**Reading passage:**

In 1981, the German magazine Der Spiegel published a controversial cover image that suggested a link between the philosophy of Friedrich Nietzsche (the “thinker”) and the extreme, bigotry-fueled violence endorsed and perpetrated by Hitler (the “actor”). Since the decline of fascist movements such as National Socialism, there has been an ongoing scholarly discussion regarding the complicity of certain writers, and their literary and philosophical work, in the rise and success of these movements. This notion of “fascist modernism” is rooted in philosophies of irrationalism and what the intellectual historian Isaiah Berlin has called the “Counter-Enlightenment.” But are there cohesive categories of thought and/or art that are consonant with, even foundational for, the ideals, policies, and practices of fascism? If so, are these categories thematic, rhetorical, ideological, formal, historical, political, or something else? As a survey of German modernism, this class will cover major works of German literature from the late-nineteenth century to the end of World War II. As a way of interrogating the category of “fascist modernism,” our readings on art and politics will be organized around German literature, film, and philosophy of both the political left and right. In order to gain a better historical understanding of German modernism, we will study texts from specific philosophical and aesthetic movements including nihilism, dada, naturalism, expressionism, aestheticism, epic theater, the Frankfurt School, the conservative revolution, and the problematic category of “inner emigration” writing. By analyzing these texts in the context of National Socialist literature and literary policy, as well as reading habits and publication records from 1933-1945, our class will investigate the historical and aesthetic foundations and limits of “fascist modernism,” questioning both the critical and historical implications of this concept. Also listed as German 334—Lisiecki

The Fanon Variations

Fanon proposes that "[c]olonialism is not a thinking machine, nor a body endowed with reasoning faculties. It is violence in its natural state, and it will only yield when confronted with greater violence."  Few thinkers have had as broad and deep an influence on modern thought in so short a career as Frantz Fanon, the native of the French Caribbean who ended his life as a fighter in the Algerian Revolution.  This course will seek to provide a framework for situating the work of Fanon as a canonical figure in what we have come to call “Post-Colonial” thought and the practice of revolution. We will read his principal theoretical texts, Black Skin, White Mask, selections from A Dying Colonialism and Toward the African Revolution and all of Wretched of the Earth, and develop an intellectual and biographical genealogy that allows us to understand the ontological basis of Fanon’s thought as well as its futurity. Also listed as Race, Ethnic, Migration Studies 200—Sawyer

Topics in Francophone Culture Taught in English: Exploring Cajun and Creole Cultures in the US. (Extra $$$, Includes 6-day trip to New Orleans and Lafayette)

**Supplied data:**

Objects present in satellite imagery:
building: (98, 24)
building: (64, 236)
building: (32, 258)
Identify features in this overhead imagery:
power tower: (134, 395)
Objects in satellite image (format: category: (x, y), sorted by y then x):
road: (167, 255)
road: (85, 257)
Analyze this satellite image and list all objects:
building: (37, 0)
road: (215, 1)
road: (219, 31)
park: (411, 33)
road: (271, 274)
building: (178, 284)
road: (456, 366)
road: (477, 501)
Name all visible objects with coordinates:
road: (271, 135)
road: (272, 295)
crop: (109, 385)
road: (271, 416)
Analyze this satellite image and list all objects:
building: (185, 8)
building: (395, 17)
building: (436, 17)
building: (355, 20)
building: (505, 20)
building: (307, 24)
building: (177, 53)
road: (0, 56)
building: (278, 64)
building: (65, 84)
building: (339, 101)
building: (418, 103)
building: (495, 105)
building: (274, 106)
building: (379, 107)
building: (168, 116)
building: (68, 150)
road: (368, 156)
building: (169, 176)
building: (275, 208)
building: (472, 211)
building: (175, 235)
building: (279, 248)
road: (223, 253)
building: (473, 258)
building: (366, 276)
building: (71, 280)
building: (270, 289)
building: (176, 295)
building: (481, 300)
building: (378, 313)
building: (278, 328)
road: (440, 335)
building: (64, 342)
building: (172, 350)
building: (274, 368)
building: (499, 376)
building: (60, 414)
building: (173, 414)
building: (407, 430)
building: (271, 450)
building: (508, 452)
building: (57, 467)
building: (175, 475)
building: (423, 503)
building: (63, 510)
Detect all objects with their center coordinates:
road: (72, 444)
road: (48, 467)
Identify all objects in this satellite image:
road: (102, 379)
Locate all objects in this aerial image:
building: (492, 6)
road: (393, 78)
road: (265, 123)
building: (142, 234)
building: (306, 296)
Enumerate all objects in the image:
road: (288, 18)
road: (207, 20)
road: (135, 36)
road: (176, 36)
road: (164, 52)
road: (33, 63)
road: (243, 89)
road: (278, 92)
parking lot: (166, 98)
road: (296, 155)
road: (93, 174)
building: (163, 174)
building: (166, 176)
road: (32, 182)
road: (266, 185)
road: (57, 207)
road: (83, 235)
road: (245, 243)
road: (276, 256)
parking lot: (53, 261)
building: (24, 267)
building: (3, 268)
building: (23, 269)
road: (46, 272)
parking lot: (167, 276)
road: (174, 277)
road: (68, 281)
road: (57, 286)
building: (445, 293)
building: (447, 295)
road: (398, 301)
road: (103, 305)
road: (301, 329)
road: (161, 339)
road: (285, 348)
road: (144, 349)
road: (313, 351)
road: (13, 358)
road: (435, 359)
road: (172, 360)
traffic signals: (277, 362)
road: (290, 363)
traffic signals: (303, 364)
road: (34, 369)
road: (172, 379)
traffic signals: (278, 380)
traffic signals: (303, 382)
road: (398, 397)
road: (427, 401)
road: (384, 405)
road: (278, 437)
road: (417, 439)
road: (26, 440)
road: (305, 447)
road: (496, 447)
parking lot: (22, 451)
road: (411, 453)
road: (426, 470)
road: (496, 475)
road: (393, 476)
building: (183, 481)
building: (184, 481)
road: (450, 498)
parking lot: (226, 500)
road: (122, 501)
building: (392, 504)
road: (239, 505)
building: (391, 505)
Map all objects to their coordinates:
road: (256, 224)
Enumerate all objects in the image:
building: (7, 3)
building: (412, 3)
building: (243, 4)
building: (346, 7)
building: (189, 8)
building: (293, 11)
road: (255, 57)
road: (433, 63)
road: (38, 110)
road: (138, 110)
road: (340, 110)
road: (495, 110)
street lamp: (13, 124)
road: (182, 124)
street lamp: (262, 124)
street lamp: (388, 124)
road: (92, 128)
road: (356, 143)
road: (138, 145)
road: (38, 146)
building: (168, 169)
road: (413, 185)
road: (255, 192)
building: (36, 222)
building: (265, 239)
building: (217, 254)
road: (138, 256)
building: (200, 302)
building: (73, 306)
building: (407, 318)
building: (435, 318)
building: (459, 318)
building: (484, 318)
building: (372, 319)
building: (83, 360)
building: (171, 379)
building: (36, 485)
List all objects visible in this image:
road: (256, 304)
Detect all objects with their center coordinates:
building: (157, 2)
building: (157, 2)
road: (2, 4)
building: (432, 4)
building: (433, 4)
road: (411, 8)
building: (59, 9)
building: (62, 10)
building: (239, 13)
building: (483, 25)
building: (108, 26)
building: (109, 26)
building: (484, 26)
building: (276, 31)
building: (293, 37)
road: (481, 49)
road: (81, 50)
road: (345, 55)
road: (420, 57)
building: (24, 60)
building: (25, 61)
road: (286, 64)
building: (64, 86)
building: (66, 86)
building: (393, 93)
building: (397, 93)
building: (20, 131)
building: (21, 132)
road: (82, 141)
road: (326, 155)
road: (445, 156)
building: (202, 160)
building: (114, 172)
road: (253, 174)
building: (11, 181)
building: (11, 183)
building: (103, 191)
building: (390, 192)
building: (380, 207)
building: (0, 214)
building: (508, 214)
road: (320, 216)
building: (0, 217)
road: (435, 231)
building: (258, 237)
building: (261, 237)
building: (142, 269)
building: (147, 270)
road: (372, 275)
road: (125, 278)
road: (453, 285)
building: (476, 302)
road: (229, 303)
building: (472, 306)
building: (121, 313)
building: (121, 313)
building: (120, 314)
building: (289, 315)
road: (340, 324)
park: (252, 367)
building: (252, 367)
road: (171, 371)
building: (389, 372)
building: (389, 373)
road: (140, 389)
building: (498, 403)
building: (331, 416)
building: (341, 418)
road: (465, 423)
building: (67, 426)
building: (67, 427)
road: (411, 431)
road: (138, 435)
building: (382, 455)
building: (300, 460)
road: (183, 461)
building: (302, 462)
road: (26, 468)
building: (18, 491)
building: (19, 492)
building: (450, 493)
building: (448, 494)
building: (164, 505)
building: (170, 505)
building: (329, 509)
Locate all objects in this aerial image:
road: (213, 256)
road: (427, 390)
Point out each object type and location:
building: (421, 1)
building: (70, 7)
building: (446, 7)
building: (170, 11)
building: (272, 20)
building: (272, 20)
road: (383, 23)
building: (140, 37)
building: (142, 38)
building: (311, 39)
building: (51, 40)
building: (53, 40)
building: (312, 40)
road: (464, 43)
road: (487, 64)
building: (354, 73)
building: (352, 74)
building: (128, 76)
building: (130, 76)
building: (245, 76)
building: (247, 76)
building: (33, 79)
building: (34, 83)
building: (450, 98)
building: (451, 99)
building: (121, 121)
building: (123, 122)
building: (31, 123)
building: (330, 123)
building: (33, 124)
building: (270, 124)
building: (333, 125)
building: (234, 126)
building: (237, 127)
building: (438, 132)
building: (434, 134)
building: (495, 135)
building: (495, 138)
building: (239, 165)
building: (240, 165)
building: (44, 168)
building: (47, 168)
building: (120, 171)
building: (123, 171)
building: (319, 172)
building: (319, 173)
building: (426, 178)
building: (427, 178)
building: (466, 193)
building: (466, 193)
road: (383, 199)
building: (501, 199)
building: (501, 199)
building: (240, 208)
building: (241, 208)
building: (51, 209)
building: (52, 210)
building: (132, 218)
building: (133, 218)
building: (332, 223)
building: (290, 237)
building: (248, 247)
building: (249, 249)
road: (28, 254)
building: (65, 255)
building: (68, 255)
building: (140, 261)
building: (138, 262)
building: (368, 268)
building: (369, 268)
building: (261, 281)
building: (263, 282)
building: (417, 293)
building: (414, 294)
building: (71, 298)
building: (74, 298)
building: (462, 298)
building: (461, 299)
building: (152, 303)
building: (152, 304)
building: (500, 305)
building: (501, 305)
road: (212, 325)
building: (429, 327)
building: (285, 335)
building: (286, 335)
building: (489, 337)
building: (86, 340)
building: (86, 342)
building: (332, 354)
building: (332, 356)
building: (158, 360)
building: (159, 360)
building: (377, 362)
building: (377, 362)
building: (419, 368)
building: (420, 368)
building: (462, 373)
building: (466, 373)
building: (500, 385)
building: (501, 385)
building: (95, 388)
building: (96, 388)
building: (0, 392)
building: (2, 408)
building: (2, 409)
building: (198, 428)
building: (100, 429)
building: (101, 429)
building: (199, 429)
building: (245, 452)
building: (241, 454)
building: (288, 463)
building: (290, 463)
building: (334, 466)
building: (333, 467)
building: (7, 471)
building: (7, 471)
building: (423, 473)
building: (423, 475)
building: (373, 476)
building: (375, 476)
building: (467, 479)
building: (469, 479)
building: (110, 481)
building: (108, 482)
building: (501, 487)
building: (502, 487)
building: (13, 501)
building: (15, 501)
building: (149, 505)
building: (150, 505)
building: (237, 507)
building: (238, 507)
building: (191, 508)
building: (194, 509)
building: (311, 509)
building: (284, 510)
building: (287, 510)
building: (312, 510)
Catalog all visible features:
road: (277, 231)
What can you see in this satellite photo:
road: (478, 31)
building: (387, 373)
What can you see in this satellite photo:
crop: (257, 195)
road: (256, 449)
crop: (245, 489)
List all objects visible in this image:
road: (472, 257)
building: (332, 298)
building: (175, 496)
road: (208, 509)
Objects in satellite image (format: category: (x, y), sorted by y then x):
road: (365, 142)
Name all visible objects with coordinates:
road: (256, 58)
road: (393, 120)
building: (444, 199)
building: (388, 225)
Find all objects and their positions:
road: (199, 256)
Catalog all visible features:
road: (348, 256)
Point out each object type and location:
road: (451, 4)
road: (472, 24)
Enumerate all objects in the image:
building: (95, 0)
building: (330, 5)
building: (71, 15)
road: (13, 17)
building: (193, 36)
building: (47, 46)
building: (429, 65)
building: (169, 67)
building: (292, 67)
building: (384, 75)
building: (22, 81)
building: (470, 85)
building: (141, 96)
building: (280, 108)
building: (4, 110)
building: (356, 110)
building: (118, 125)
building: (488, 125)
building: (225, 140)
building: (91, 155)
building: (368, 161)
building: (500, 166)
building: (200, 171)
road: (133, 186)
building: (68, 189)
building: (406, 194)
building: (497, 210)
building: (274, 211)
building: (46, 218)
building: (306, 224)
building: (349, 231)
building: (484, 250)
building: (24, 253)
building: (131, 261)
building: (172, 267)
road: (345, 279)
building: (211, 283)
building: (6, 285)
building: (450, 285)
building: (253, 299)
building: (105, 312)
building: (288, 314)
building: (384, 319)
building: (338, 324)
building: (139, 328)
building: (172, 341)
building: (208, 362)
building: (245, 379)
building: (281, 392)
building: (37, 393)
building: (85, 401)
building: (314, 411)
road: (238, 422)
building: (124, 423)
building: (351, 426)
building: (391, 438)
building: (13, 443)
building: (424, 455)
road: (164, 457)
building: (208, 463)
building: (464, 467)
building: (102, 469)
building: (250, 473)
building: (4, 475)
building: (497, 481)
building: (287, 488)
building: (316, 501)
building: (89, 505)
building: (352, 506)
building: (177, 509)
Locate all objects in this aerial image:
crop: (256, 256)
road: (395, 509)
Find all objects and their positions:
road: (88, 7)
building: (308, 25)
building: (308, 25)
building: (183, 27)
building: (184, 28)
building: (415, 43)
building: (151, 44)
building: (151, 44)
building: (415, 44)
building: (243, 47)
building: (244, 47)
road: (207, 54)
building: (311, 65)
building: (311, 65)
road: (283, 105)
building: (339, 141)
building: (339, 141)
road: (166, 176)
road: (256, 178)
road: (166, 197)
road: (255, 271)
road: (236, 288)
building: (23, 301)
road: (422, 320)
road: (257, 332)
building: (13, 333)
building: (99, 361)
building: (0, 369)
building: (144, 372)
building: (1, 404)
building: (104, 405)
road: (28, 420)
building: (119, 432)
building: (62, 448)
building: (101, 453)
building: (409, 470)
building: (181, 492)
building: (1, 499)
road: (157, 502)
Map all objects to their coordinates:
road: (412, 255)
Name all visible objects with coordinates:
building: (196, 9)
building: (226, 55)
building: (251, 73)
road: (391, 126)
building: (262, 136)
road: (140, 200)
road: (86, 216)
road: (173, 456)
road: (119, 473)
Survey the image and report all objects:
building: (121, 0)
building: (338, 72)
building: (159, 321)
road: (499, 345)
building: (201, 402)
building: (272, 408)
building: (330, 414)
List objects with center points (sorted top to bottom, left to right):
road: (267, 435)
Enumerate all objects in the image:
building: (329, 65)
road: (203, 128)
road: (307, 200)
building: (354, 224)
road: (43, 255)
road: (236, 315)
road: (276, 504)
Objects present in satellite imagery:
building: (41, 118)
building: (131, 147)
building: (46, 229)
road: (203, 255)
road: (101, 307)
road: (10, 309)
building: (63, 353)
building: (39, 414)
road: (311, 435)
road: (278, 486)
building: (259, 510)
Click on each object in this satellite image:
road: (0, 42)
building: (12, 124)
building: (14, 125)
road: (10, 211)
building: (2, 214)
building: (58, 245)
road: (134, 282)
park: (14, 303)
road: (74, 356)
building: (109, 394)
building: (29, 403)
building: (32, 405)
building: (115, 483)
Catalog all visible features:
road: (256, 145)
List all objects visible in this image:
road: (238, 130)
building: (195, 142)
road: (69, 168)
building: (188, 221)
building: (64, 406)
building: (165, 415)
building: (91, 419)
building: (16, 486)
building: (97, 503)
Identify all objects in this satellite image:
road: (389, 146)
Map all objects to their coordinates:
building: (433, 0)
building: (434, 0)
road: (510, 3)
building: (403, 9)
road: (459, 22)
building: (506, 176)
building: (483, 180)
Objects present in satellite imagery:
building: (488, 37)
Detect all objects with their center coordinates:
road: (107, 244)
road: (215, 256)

**Objectives:**
1. Which works by Fanon do the course descriptions name as readings?
2. Extract from the course descriptions the part that opens with the words "Topics in Francophone" and closes with "Orleans and Lafayette)".
3. According to the course descriptions, what trip is included in the course on Cajun and Creole cultures?

**Replies:**
1.
- Black Skin, White Mask
- A Dying Colonialism
- Toward the African Revolution
- Wretched of the Earth

2.
Topics in Francophone Culture Taught in English: Exploring Cajun and Creole Cultures in the US. (Extra $$$, Includes 6-day trip to New Orleans and Lafayette)

3. A 6-day trip to New Orleans and Lafayette.